It is often regarded as a separate sub-layer between the PHY and link-layer.

Assumptions:

The shared channel is a broadcast medium - this may not be true for wireless transmission media
If parallel transmissions occur, all contending transmissions are garbled - once again, this may not be true for wireless transmission media

Desirable properties:

Small medium access delay - time between the arrival of a packet and start of a successful transmissions
- Collisions, waiting times etc. affect this
- Small access delay desirable if medium is lightly loaded
Fairness and fair re-use of unused resources
Low overhead and high throughput
Stability - increasing load should not decrease throughput

Orthogonal MAC Schemes

The behavior of one station does not influence the behavior of other stations. This is done by exclusively allocating resources to individual stations.

FDMA: frequency division multiple access; TDMA: time division; SDMA: space division; CDMA: code division.

FDMA

Each station is given a band of frequencies - a sub-channel they have exclusive transmission access to.

The channel bandwidth is subdivided into N sub-channels, with guard bands acting as safety margins between sub-channels and the fringe of the channel. This reduces interference between adjacent sub-channels.

MATERIAL:
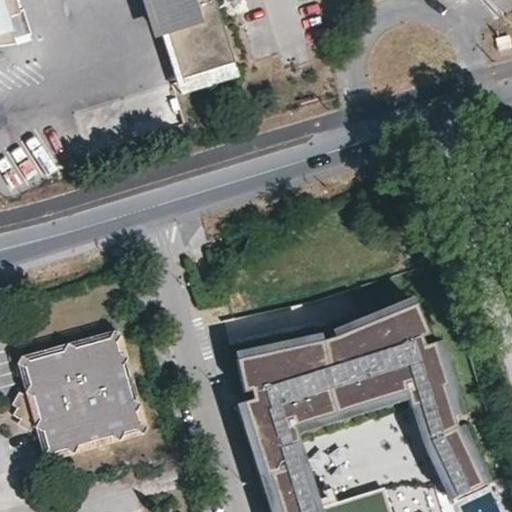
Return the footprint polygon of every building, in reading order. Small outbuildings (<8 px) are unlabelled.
[(0,0),(0,20),(6,18),(21,13),(17,0),(0,0)] [(156,0),(182,79),(235,62),(215,0),(156,0)] [(0,20),(0,45),(14,42),(6,18),(0,20)] [(500,48),(511,44),(511,38),(511,34),(498,37),(500,48)] [(235,62),(182,79),(187,93),(240,76),(235,62)] [(390,511),(382,489),(317,509),(310,511),(285,431),(402,393),(404,401),(406,401),(414,398),(423,425),(451,416),(451,415),(442,387),(445,386),(432,344),(417,349),(414,340),(426,335),(413,305),(333,338),(334,341),(321,345),(320,343),(234,361),(242,393),(254,391),(256,399),(233,406),(266,511),(390,511)] [(116,342),(120,335),(112,332),(108,340),(99,342),(90,338),(86,345),(76,349),(68,344),(63,353),(54,355),(46,351),(42,359),(30,362),(21,356),(17,363),(25,369),(30,384),(24,393),(33,396),(40,420),(35,426),(43,431),(47,447),(44,457),(50,460),(54,453),(66,450),(73,454),(79,445),(88,443),(97,448),(100,439),(112,437),(119,441),(124,433),(136,430),(143,434),(147,427),(139,422),(136,412),(140,404),(132,400),(130,390),(134,381),(126,377),(123,366),(127,359),(119,354),(116,342)] [(442,387),(451,415),(462,412),(440,341),(432,344),(445,386),(442,387)] [(310,511),(317,509),(298,449),(299,449),(295,435),(404,401),(402,393),(285,431),(310,511)] [(414,398),(406,401),(421,446),(448,501),(454,498),(428,442),(461,426),(451,416),(423,425),(414,398)] [(428,442),(454,498),(488,482),(461,426),(428,442)]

PROBLEM DETAILS: Write what comes next in the text on medium access control, starting right after its final sentence. You can leave the lines aside; nothing here depends on them.

THE RESULT:
To receive data, a station must have a separate receiver for each channel or a single tunable receiver - the latter has the issue of coordination as it must switch (related - tuning takes time) to the channel before data is transmitted onto the channel.

Performance

If the total available bandwidth is B (bps), station i is assigned 1/N of B (approximately - guard bands ignored) on a long-term basis.

Medium access delay is 0 as i can start the transmission immediately without risk of collision.

If a packet has size B/N bits, transmission takes one second. Thus:

\begin{aligned}. E[\text{Completion Time}] &= E[\text{Transmission Delay}] + E[\text{Access Time}] \\. &= E[\text{Transmission Delay}] + 0 \\. &= 1 s. \end{aligned}.

Advantages and Disadvantages

N stations can transmit in parallel, and there is no need for time synchronization between the transmitters.

However, each station either needs N receivers or tuneable receivers, frequency synchronization is needed, and there is no re-use.

In addition, there needs to be some way of allocating sub-channels; if there is a central station in charge of keeping track which channels are being used and processing allocations requests, what happens if it crashes?

Hence, FDMA is good for CBR but bad for VBR.

TDMA

Time is subdivided into successive super-frames of duration T_SF, with each super-frame being subdivided into N subframes (plus guard times to compensate for synchronization errors). Hence, time slots are assigned exclusively and on a longer-term basis a station i for transmission.

Performance

Each station gets the full bandwidth B (bps) for 1/N of the time (ignoring guard times).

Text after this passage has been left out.